* DOCUMENT EXCERPT *

Because the network amplifier 402 communicates with handsets via antenna 412, and is not directly connected to the handsets via a connector, the amplification factor applied to variable gain module 404 may be more accurately calculated using the characteristics of the signals received from the handsets, as well as from the base station. In this example, the control circuitry 414 receives input signals from the antenna 410 and the antenna 412 (i.e., connections 418 and 420, respectively). By monitoring the characteristics of the signals received from the handset and from the signals received from the base station, the control circuitry 414 can make more accurate determinations regarding the level at which signals should be transmitted to the base station and to the handsets. For example, if the control circuitry 414 determines that the signal received from a handset via antenna 412 has been significantly attenuated, it can be implied that the handset is located a significant distance from the location of the network amplifier 402. Therefore, the control circuitry will make the determination that a higher level of gain is needed so that the signal transmitted from antenna 412 to the handset will have adequate power to ultimately reach the handset.
In addition to accomplishing the above objectives, the control circuitry 414 may further be configured to substantially eliminate oscillation that may be generated by the network amplifier 402. When multiple antennas (e.g., antennas 410 and 412) are employed, embodiments of the invention ensure that the network amplifier 402 does not begin to oscillate which will likely cause harmful interference to a base station and/or the handsets connected to it and preclude effective communications. Oscillation in the network amplifier 402 is typically caused by feedback that may occur between the two antennas 410 and 412. If the gains produced by variable gain modules 404 and 416 are sufficiently low, the network amplifier 402 will remain stable. However, when the gains exceed a threshold level and/or if the antennas are physically too close to each other, the system becomes unstable, and begins to oscillate.
The introduction of oscillation by an amplifier into a cellular network can be a serious problem. Network amplifiers are often installed by an end user instead of by a wireless service provider. Consequently, the wireless service provider cannot easily predict or mitigate the interference introduced by oscillation. The oscillating signals produced by the network amplifier 402 can extend beyond the intended target (i.e., the base station or handset) and intermingle with other signals. As a result, an oscillating signal from one cellular network amplifier can disrupt the communication links between a base station and the handsets connected to it.
For example, a common use for the network amplifier 402 is to amplify cellular signals being transmitted to and from a building. In an in-building scenario, the network amplifier 402 may be configured such that the antenna 412 is located within the interior of the building, and the antenna 410 is located on the exterior of the building. Cellular signals transmitted from a base station are received at the external antenna 410, amplified by variable gain module 404 in accordance with the amplification established by control circuitry 414, and retransmitted by the internal antenna 412. Because the signals received from the base station have frequencies that are close to the signals transmitted by the antenna 412, a potential for feedback exists, thus increasing the likelihood of an oscillating circuit. This likelihood is particularly high where the antennas 410 and 412 are located within close proximity to one another, and where the amplification of the variable gain modules 404 and 416 are set at a high level.

* SUPPLIED MATERIAL *
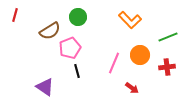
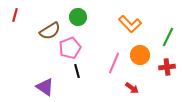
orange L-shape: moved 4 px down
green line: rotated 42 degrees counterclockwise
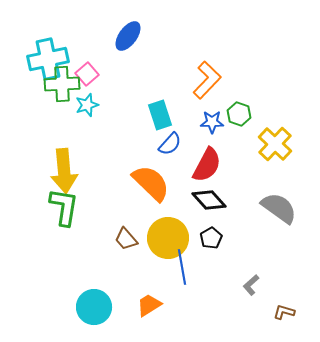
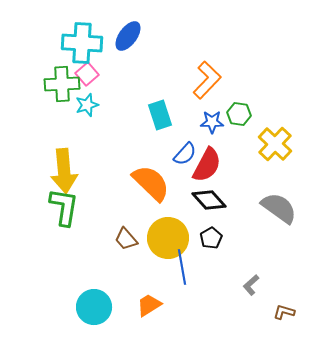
==
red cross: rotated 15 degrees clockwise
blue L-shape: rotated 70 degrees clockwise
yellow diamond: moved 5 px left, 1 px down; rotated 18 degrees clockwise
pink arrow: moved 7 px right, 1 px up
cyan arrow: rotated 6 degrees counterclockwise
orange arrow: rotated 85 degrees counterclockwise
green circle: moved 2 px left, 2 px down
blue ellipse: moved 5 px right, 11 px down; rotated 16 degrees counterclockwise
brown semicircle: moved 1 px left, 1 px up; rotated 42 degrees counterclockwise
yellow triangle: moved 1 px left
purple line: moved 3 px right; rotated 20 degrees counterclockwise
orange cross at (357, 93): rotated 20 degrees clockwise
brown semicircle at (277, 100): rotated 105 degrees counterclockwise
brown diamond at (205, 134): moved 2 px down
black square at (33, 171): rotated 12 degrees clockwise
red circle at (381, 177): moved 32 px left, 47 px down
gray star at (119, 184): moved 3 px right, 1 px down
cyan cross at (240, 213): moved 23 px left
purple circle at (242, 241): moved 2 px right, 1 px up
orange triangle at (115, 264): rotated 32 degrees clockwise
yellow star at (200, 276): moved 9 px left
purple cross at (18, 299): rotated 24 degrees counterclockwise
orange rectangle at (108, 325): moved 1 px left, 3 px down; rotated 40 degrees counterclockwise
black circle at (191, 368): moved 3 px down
--
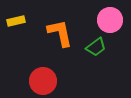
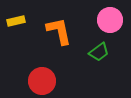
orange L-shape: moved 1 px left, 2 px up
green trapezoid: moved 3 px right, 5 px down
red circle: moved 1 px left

* WHAT TO DO *
**A)** In the amplifier excerpt, what typically causes oscillation in network amplifier 402?
**B)** List every reference numeral in the amplifier excerpt, along with the component each one identifies.

* SOLUTIONS *
**A)** Feedback that may occur between the two antennas 410 and 412.

**B)**
- 402: network amplifier
- 404: variable gain module
- 410: antenna
- 412: antenna
- 414: control circuitry
- 416: variable gain module
- 418: connection (from antenna 410 to the control circuitry)
- 420: connection (from antenna 412 to the control circuitry)